Author : Theo D'haen
Publisher : Rodopi
Page : 324 pages
File Size : 36,43 MB
Release : 1995
Category : History
ISBN : 9789051838503
Author : Murry R. Nelson
Publisher : Bloomsbury Publishing USA
Page : 1678 pages
File Size : 10,3 MB
Release : 2013-05-23
Category : Sports & Recreation
ISBN : 0313397538
America loves sports. This book examines and details the proof of this fascination seen throughout American society—in our literature, film, and music; our clothing and food; and the iconography of the nation. This momentous four-volume work examines and details the cultural aspects of sport and how sport pervasively reflects—and affects—myriad aspects of American society from the early 1900s to the present day. Written in a straightforward, readable manner, the entries cover both historical and contemporary aspects of sport and American culture. Unlike purely historical encyclopedias on sports, the contributions within these volumes cover related subject matter such as poetry, novels, music, films, plays, television shows, art and artists, mythologies, artifacts, and people.

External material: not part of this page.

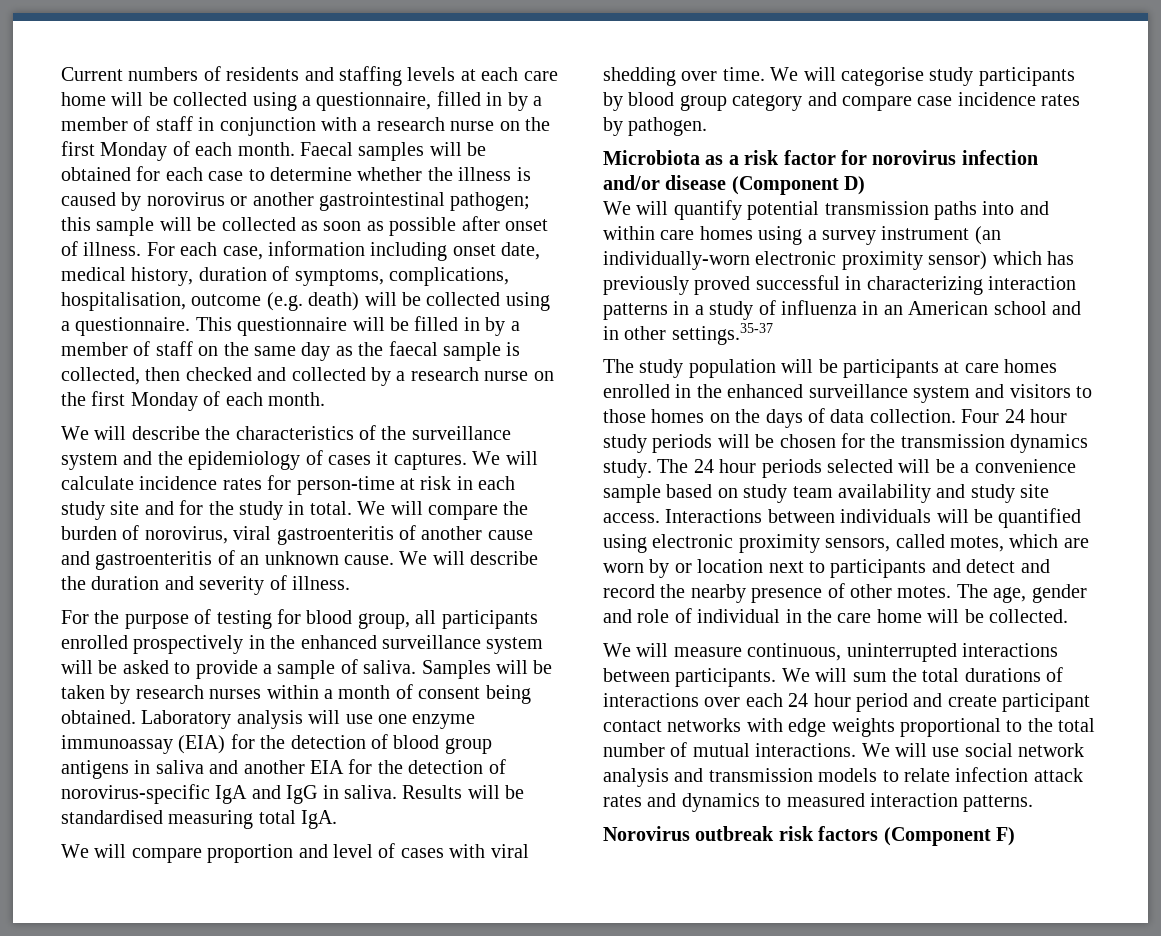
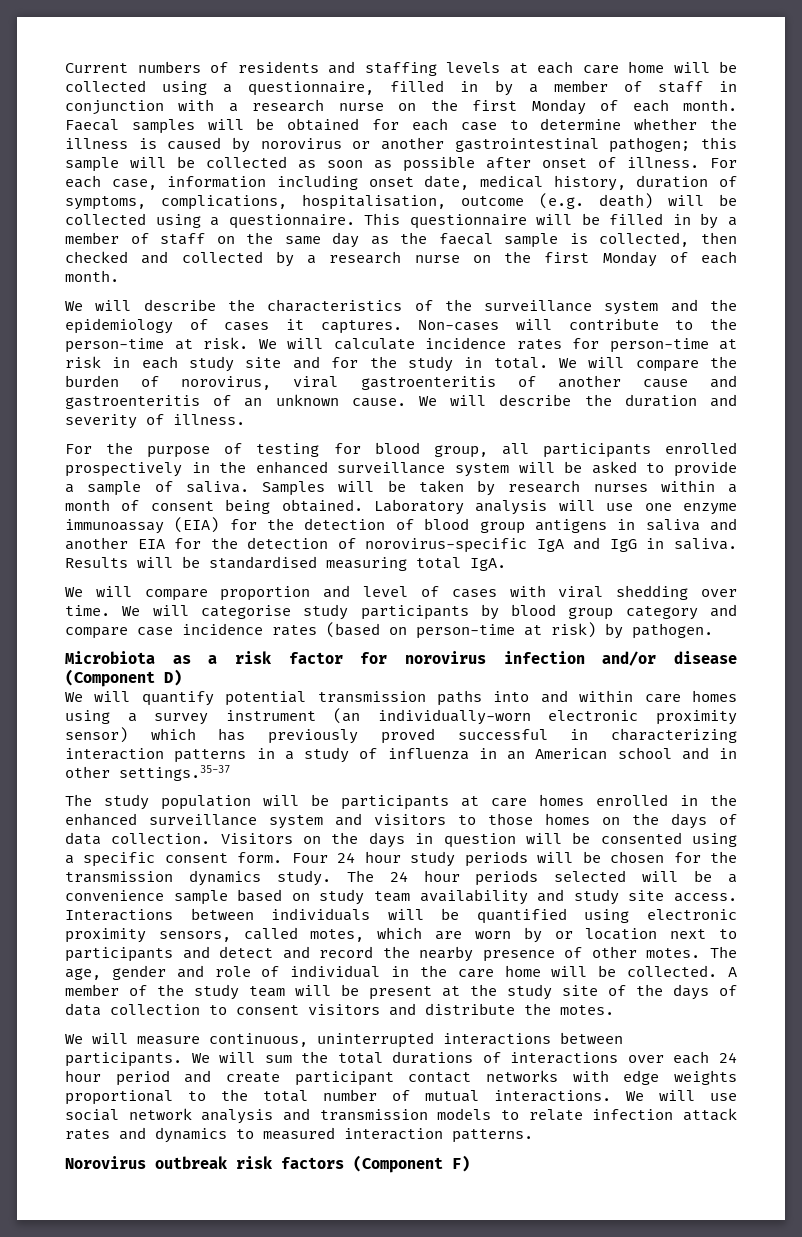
(467, 461) none -> [418,318,737,331] [65,337,248,353] Non-cases will contribute to the person-time at risk.
(1081, 100) none -> [326,622,596,639] (based on person-time at risk)
(956, 416) none -> [220,832,738,848] [65,852,283,867] Visitors on the days in question will be consented using a specific consent form.
(1068, 616) none -> [728,967,737,977] [65,984,737,1000] [65,1003,614,1016] A member of the study team will be present at the study site of the days of data collection to consent visitors and distribute the motes.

While this encyclopedia set is ideal for general readers who need information on the diverse aspects of sport in American culture for research purposes or are merely reading for enjoyment, the detailed nature of the entries will also prove useful as an initial source for scholars of sport and American culture. Each entry provides a number of both print and online resources for further investigation of the topic.
Author :
Publisher :
Page : 120 pages
File Size : 40,48 MB
Release : 1982
Category : Reference
ISBN :
Author : David L. Vanderwerken
Publisher : Fairleigh Dickinson Univ Press
Page : 340 pages
File Size : 11,48 MB
Release : 1990
Category : Social Science
ISBN : 9780838633540
A collection of essays that focuses on teaching sport-related classes in the humanities and social sciences. It is designed to aid university faculty in proposing or revising courses and features sample syllabi, assignment instructions, and examinations in the appendix to each essay.